▸ **TASK DETAILS**
Scan the entries below for the word "RATE" and copy every line in which it occurs.

▸ **RECORDS PROVIDED**
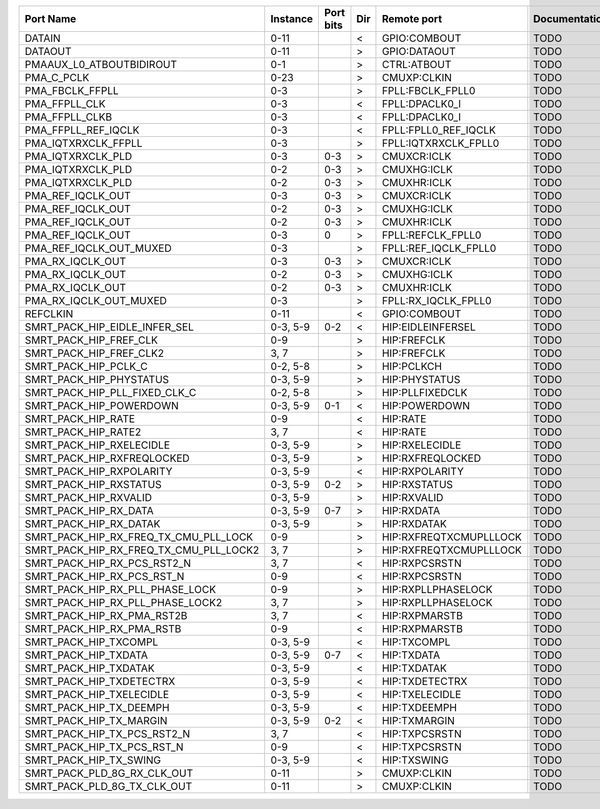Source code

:+----------------------------------------+----------+-----------+-----+------------------------+---------------+
|                              Port Name | Instance | Port bits | Dir |            Remote port | Documentation |
+========================================+==========+===========+=====+========================+===============+
|                                 DATAIN |     0-11 |           |   < |           GPIO:COMBOUT |          TODO |
+----------------------------------------+----------+-----------+-----+------------------------+---------------+
|                                DATAOUT |     0-11 |           |   > |           GPIO:DATAOUT |          TODO |
+----------------------------------------+----------+-----------+-----+------------------------+---------------+
|               PMAAUX_L0_ATBOUTBIDIROUT |      0-1 |           |   > |            CTRL:ATBOUT |          TODO |
+----------------------------------------+----------+-----------+-----+------------------------+---------------+
|                             PMA_C_PCLK |     0-23 |           |   > |            CMUXP:CLKIN |          TODO |
+----------------------------------------+----------+-----------+-----+------------------------+---------------+
|                        PMA_FBCLK_FFPLL |      0-3 |           |   > |       FPLL:FBCLK_FPLL0 |          TODO |
+----------------------------------------+----------+-----------+-----+------------------------+---------------+
|                          PMA_FFPLL_CLK |      0-3 |           |   < |         FPLL:DPACLK0_I |          TODO |
+----------------------------------------+----------+-----------+-----+------------------------+---------------+
|                         PMA_FFPLL_CLKB |      0-3 |           |   < |         FPLL:DPACLK0_I |          TODO |
+----------------------------------------+----------+-----------+-----+------------------------+---------------+
|                    PMA_FFPLL_REF_IQCLK |      0-3 |           |   < |   FPLL:FPLL0_REF_IQCLK |          TODO |
+----------------------------------------+----------+-----------+-----+------------------------+---------------+
|                    PMA_IQTXRXCLK_FFPLL |      0-3 |           |   > |   FPLL:IQTXRXCLK_FPLL0 |          TODO |
+----------------------------------------+----------+-----------+-----+------------------------+---------------+
|                      PMA_IQTXRXCLK_PLD |      0-3 |       0-3 |   > |            CMUXCR:ICLK |          TODO |
+----------------------------------------+----------+-----------+-----+------------------------+---------------+
|                      PMA_IQTXRXCLK_PLD |      0-2 |       0-3 |   > |            CMUXHG:ICLK |          TODO |
+----------------------------------------+----------+-----------+-----+------------------------+---------------+
|                      PMA_IQTXRXCLK_PLD |      0-2 |       0-3 |   > |            CMUXHR:ICLK |          TODO |
+----------------------------------------+----------+-----------+-----+------------------------+---------------+
|                      PMA_REF_IQCLK_OUT |      0-3 |       0-3 |   > |            CMUXCR:ICLK |          TODO |
+----------------------------------------+----------+-----------+-----+------------------------+---------------+
|                      PMA_REF_IQCLK_OUT |      0-2 |       0-3 |   > |            CMUXHG:ICLK |          TODO |
+----------------------------------------+----------+-----------+-----+------------------------+---------------+
|                      PMA_REF_IQCLK_OUT |      0-2 |       0-3 |   > |            CMUXHR:ICLK |          TODO |
+----------------------------------------+----------+-----------+-----+------------------------+---------------+
|                      PMA_REF_IQCLK_OUT |      0-3 |         0 |   > |      FPLL:REFCLK_FPLL0 |          TODO |
+----------------------------------------+----------+-----------+-----+------------------------+---------------+
|                PMA_REF_IQCLK_OUT_MUXED |      0-3 |           |   > |   FPLL:REF_IQCLK_FPLL0 |          TODO |
+----------------------------------------+----------+-----------+-----+------------------------+---------------+
|                       PMA_RX_IQCLK_OUT |      0-3 |       0-3 |   > |            CMUXCR:ICLK |          TODO |
+----------------------------------------+----------+-----------+-----+------------------------+---------------+
|                       PMA_RX_IQCLK_OUT |      0-2 |       0-3 |   > |            CMUXHG:ICLK |          TODO |
+----------------------------------------+----------+-----------+-----+------------------------+---------------+
|                       PMA_RX_IQCLK_OUT |      0-2 |       0-3 |   > |            CMUXHR:ICLK |          TODO |
+----------------------------------------+----------+-----------+-----+------------------------+---------------+
|                 PMA_RX_IQCLK_OUT_MUXED |      0-3 |           |   > |    FPLL:RX_IQCLK_FPLL0 |          TODO |
+----------------------------------------+----------+-----------+-----+------------------------+---------------+
|                               REFCLKIN |     0-11 |           |   < |           GPIO:COMBOUT |          TODO |
+----------------------------------------+----------+-----------+-----+------------------------+---------------+
|          SMRT_PACK_HIP_EIDLE_INFER_SEL | 0-3, 5-9 |       0-2 |   < |      HIP:EIDLEINFERSEL |          TODO |
+----------------------------------------+----------+-----------+-----+------------------------+---------------+
|                 SMRT_PACK_HIP_FREF_CLK |      0-9 |           |   > |            HIP:FREFCLK |          TODO |
+----------------------------------------+----------+-----------+-----+------------------------+---------------+
|                SMRT_PACK_HIP_FREF_CLK2 |     3, 7 |           |   > |            HIP:FREFCLK |          TODO |
+----------------------------------------+----------+-----------+-----+------------------------+---------------+
|                   SMRT_PACK_HIP_PCLK_C | 0-2, 5-8 |           |   > |             HIP:PCLKCH |          TODO |
+----------------------------------------+----------+-----------+-----+------------------------+---------------+
|                SMRT_PACK_HIP_PHYSTATUS | 0-3, 5-9 |           |   > |          HIP:PHYSTATUS |          TODO |
+----------------------------------------+----------+-----------+-----+------------------------+---------------+
|          SMRT_PACK_HIP_PLL_FIXED_CLK_C | 0-2, 5-8 |           |   > |        HIP:PLLFIXEDCLK |          TODO |
+----------------------------------------+----------+-----------+-----+------------------------+---------------+
|                SMRT_PACK_HIP_POWERDOWN | 0-3, 5-9 |       0-1 |   < |          HIP:POWERDOWN |          TODO |
+----------------------------------------+----------+-----------+-----+------------------------+---------------+
|                     SMRT_PACK_HIP_RATE |      0-9 |           |   < |               HIP:RATE |          TODO |
+----------------------------------------+----------+-----------+-----+------------------------+---------------+
|                    SMRT_PACK_HIP_RATE2 |     3, 7 |           |   < |               HIP:RATE |          TODO |
+----------------------------------------+----------+-----------+-----+------------------------+---------------+
|               SMRT_PACK_HIP_RXELECIDLE | 0-3, 5-9 |           |   > |         HIP:RXELECIDLE |          TODO |
+----------------------------------------+----------+-----------+-----+------------------------+---------------+
|             SMRT_PACK_HIP_RXFREQLOCKED | 0-3, 5-9 |           |   > |       HIP:RXFREQLOCKED |          TODO |
+----------------------------------------+----------+-----------+-----+------------------------+---------------+
|               SMRT_PACK_HIP_RXPOLARITY | 0-3, 5-9 |           |   < |         HIP:RXPOLARITY |          TODO |
+----------------------------------------+----------+-----------+-----+------------------------+---------------+
|                 SMRT_PACK_HIP_RXSTATUS | 0-3, 5-9 |       0-2 |   > |           HIP:RXSTATUS |          TODO |
+----------------------------------------+----------+-----------+-----+------------------------+---------------+
|                  SMRT_PACK_HIP_RXVALID | 0-3, 5-9 |           |   > |            HIP:RXVALID |          TODO |
+----------------------------------------+----------+-----------+-----+------------------------+---------------+
|                  SMRT_PACK_HIP_RX_DATA | 0-3, 5-9 |       0-7 |   > |             HIP:RXDATA |          TODO |
+----------------------------------------+----------+-----------+-----+------------------------+---------------+
|                 SMRT_PACK_HIP_RX_DATAK | 0-3, 5-9 |           |   > |            HIP:RXDATAK |          TODO |
+----------------------------------------+----------+-----------+-----+------------------------+---------------+
|  SMRT_PACK_HIP_RX_FREQ_TX_CMU_PLL_LOCK |      0-9 |           |   > | HIP:RXFREQTXCMUPLLLOCK |          TODO |
+----------------------------------------+----------+-----------+-----+------------------------+---------------+
| SMRT_PACK_HIP_RX_FREQ_TX_CMU_PLL_LOCK2 |     3, 7 |           |   > | HIP:RXFREQTXCMUPLLLOCK |          TODO |
+----------------------------------------+----------+-----------+-----+------------------------+---------------+
|            SMRT_PACK_HIP_RX_PCS_RST2_N |     3, 7 |           |   < |          HIP:RXPCSRSTN |          TODO |
+----------------------------------------+----------+-----------+-----+------------------------+---------------+
|             SMRT_PACK_HIP_RX_PCS_RST_N |      0-9 |           |   < |          HIP:RXPCSRSTN |          TODO |
+----------------------------------------+----------+-----------+-----+------------------------+---------------+
|        SMRT_PACK_HIP_RX_PLL_PHASE_LOCK |      0-9 |           |   > |     HIP:RXPLLPHASELOCK |          TODO |
+----------------------------------------+----------+-----------+-----+------------------------+---------------+
|       SMRT_PACK_HIP_RX_PLL_PHASE_LOCK2 |     3, 7 |           |   > |     HIP:RXPLLPHASELOCK |          TODO |
+----------------------------------------+----------+-----------+-----+------------------------+---------------+
|             SMRT_PACK_HIP_RX_PMA_RST2B |     3, 7 |           |   < |          HIP:RXPMARSTB |          TODO |
+----------------------------------------+----------+-----------+-----+------------------------+---------------+
|              SMRT_PACK_HIP_RX_PMA_RSTB |      0-9 |           |   < |          HIP:RXPMARSTB |          TODO |
+----------------------------------------+----------+-----------+-----+------------------------+---------------+
|                  SMRT_PACK_HIP_TXCOMPL | 0-3, 5-9 |           |   < |            HIP:TXCOMPL |          TODO |
+----------------------------------------+----------+-----------+-----+------------------------+---------------+
|                   SMRT_PACK_HIP_TXDATA | 0-3, 5-9 |       0-7 |   < |             HIP:TXDATA |          TODO |
+----------------------------------------+----------+-----------+-----+------------------------+---------------+
|                  SMRT_PACK_HIP_TXDATAK | 0-3, 5-9 |           |   < |            HIP:TXDATAK |          TODO |
+----------------------------------------+----------+-----------+-----+------------------------+---------------+
|               SMRT_PACK_HIP_TXDETECTRX | 0-3, 5-9 |           |   < |         HIP:TXDETECTRX |          TODO |
+----------------------------------------+----------+-----------+-----+------------------------+---------------+
|               SMRT_PACK_HIP_TXELECIDLE | 0-3, 5-9 |           |   < |         HIP:TXELECIDLE |          TODO |
+----------------------------------------+----------+-----------+-----+------------------------+---------------+
|                SMRT_PACK_HIP_TX_DEEMPH | 0-3, 5-9 |           |   < |           HIP:TXDEEMPH |          TODO |
+----------------------------------------+----------+-----------+-----+------------------------+---------------+
|                SMRT_PACK_HIP_TX_MARGIN | 0-3, 5-9 |       0-2 |   < |           HIP:TXMARGIN |          TODO |
+----------------------------------------+----------+-----------+-----+------------------------+---------------+
|            SMRT_PACK_HIP_TX_PCS_RST2_N |     3, 7 |           |   < |          HIP:TXPCSRSTN |          TODO |
+----------------------------------------+----------+-----------+-----+------------------------+---------------+
|             SMRT_PACK_HIP_TX_PCS_RST_N |      0-9 |           |   < |          HIP:TXPCSRSTN |          TODO |
+----------------------------------------+----------+-----------+-----+------------------------+---------------+
|                 SMRT_PACK_HIP_TX_SWING | 0-3, 5-9 |           |   < |            HIP:TXSWING |          TODO |
+----------------------------------------+----------+-----------+-----+------------------------+---------------+
|            SMRT_PACK_PLD_8G_RX_CLK_OUT |     0-11 |           |   > |            CMUXP:CLKIN |          TODO |
+----------------------------------------+----------+-----------+-----+------------------------+---------------+
|            SMRT_PACK_PLD_8G_TX_CLK_OUT |     0-11 |           |   > |            CMUXP:CLKIN |          TODO |
+----------------------------------------+----------+-----------+-----+------------------------+---------------+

▸ **RESULT OF THIS EXERCISE**
|                     SMRT_PACK_HIP_RATE |      0-9 |           |   < |               HIP:RATE |          TODO |
|                    SMRT_PACK_HIP_RATE2 |     3, 7 |           |   < |               HIP:RATE |          TODO |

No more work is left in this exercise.